## Assignment
Print the records below exactly as they appear. Omit all pictures.

## Dataset entries
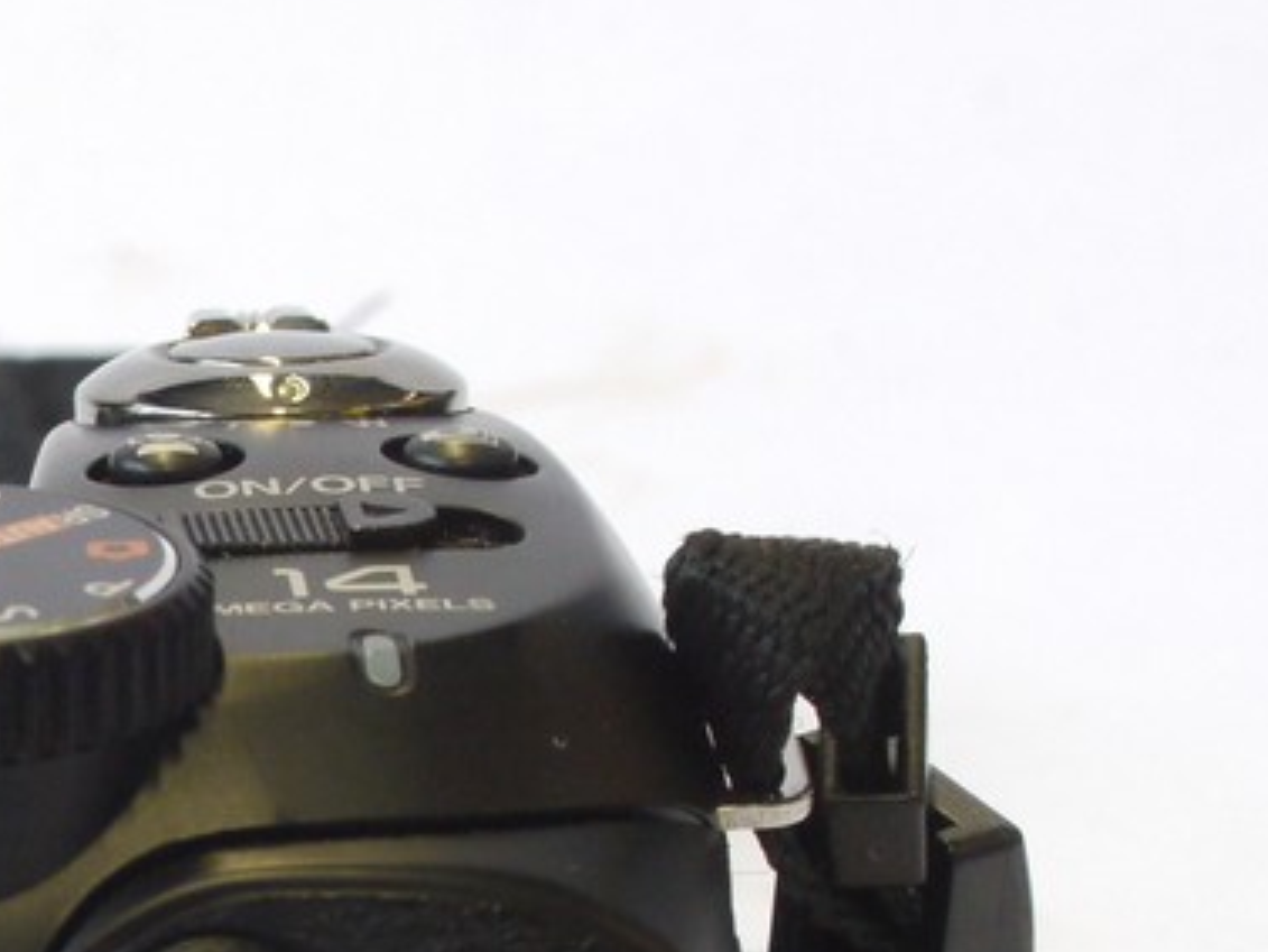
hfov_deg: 10.1
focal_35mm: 191
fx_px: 6999
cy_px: 1191
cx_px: -505
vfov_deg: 7.7
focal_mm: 30
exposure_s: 1/50
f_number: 9
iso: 800
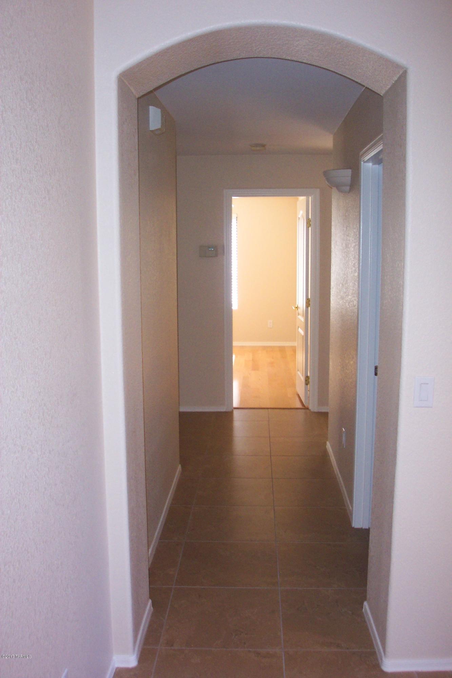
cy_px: 339
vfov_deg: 54.4
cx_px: 226
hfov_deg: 37.8
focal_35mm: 35
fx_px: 659
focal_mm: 7.5
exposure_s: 1/45
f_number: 2.8
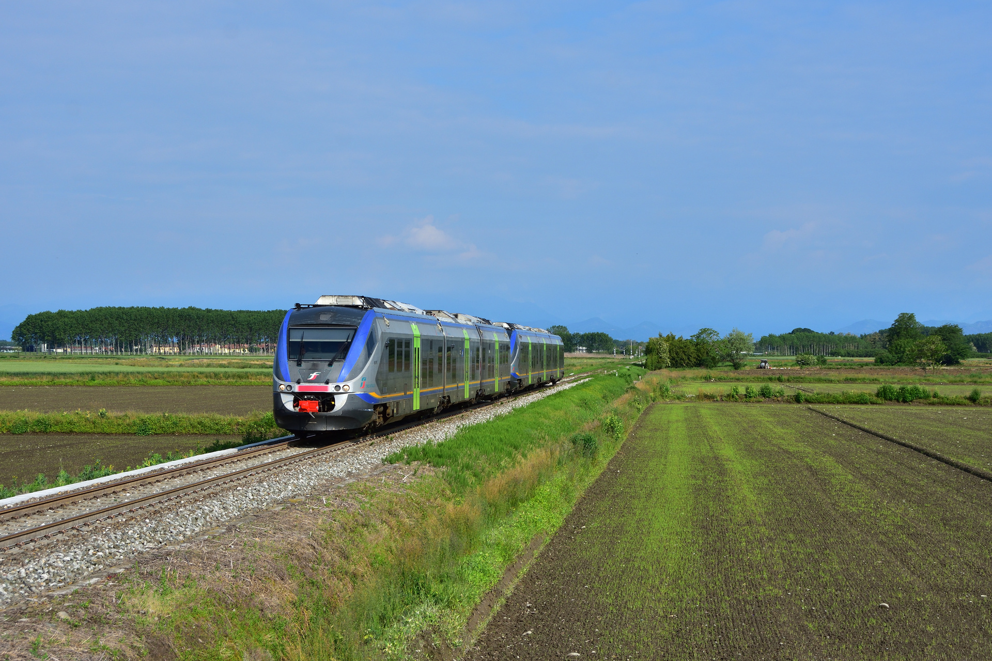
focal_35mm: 60
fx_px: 1653
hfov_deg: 33.4
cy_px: 330
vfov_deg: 22.6
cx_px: 496
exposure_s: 1/800
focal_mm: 40
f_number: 7.1
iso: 200
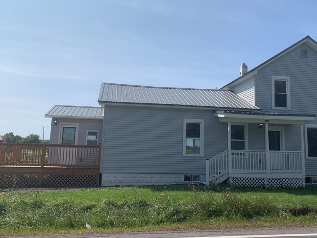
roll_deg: -2.3
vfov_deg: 40.6
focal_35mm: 35
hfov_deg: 52.5
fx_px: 321
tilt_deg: +9.5
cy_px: 105
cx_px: 173
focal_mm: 4.25
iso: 25
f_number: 1.8
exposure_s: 1/4464
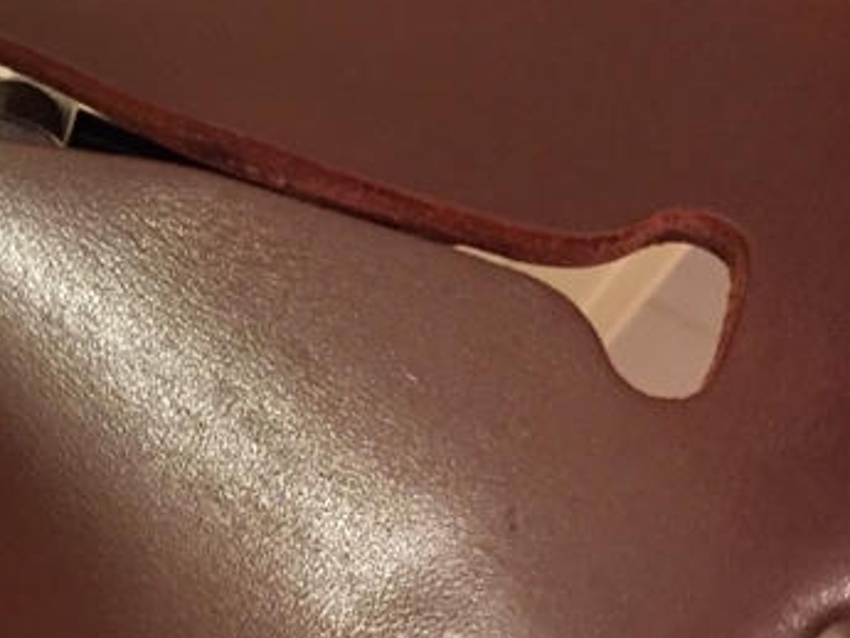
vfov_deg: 17.1
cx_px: -79
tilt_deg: -65.0
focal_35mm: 86
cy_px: 219
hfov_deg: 21.6
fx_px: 2112
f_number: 2.2
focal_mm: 4.15
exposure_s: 1/20
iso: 250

## Task answer
hfov_deg: 10.1
focal_35mm: 191
fx_px: 6999
cy_px: 1191
cx_px: -505
vfov_deg: 7.7
focal_mm: 30
exposure_s: 1/50
f_number: 9
iso: 800
cy_px: 339
vfov_deg: 54.4
cx_px: 226
hfov_deg: 37.8
focal_35mm: 35
fx_px: 659
focal_mm: 7.5
exposure_s: 1/45
f_number: 2.8
focal_35mm: 60
fx_px: 1653
hfov_deg: 33.4
cy_px: 330
vfov_deg: 22.6
cx_px: 496
exposure_s: 1/800
focal_mm: 40
f_number: 7.1
iso: 200
roll_deg: -2.3
vfov_deg: 40.6
focal_35mm: 35
hfov_deg: 52.5
fx_px: 321
tilt_deg: +9.5
cy_px: 105
cx_px: 173
focal_mm: 4.25
iso: 25
f_number: 1.8
exposure_s: 1/4464
vfov_deg: 17.1
cx_px: -79
tilt_deg: -65.0
focal_35mm: 86
cy_px: 219
hfov_deg: 21.6
fx_px: 2112
f_number: 2.2
focal_mm: 4.15
exposure_s: 1/20
iso: 250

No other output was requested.